----- Dataset excerpt -----

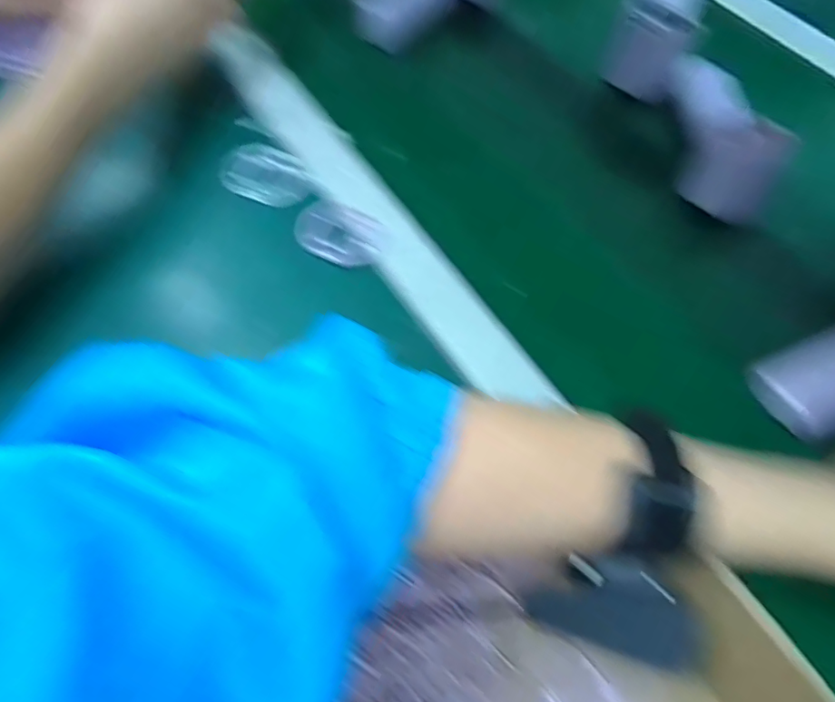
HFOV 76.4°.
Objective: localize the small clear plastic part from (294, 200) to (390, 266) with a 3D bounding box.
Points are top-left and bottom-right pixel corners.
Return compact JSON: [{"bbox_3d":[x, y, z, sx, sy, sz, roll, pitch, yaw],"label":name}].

-----

Aim of the task: Once you reach the line containing "Points are top-left", output that line and each one after it exactly, ending with the final line of the listing and adding nothing else.

Solved problem:
Points are top-left and bottom-right pixel corners.
Return compact JSON: [{"bbox_3d":[x, y, z, sx, sy, sz, roll, pitch, yaw],"label":name}].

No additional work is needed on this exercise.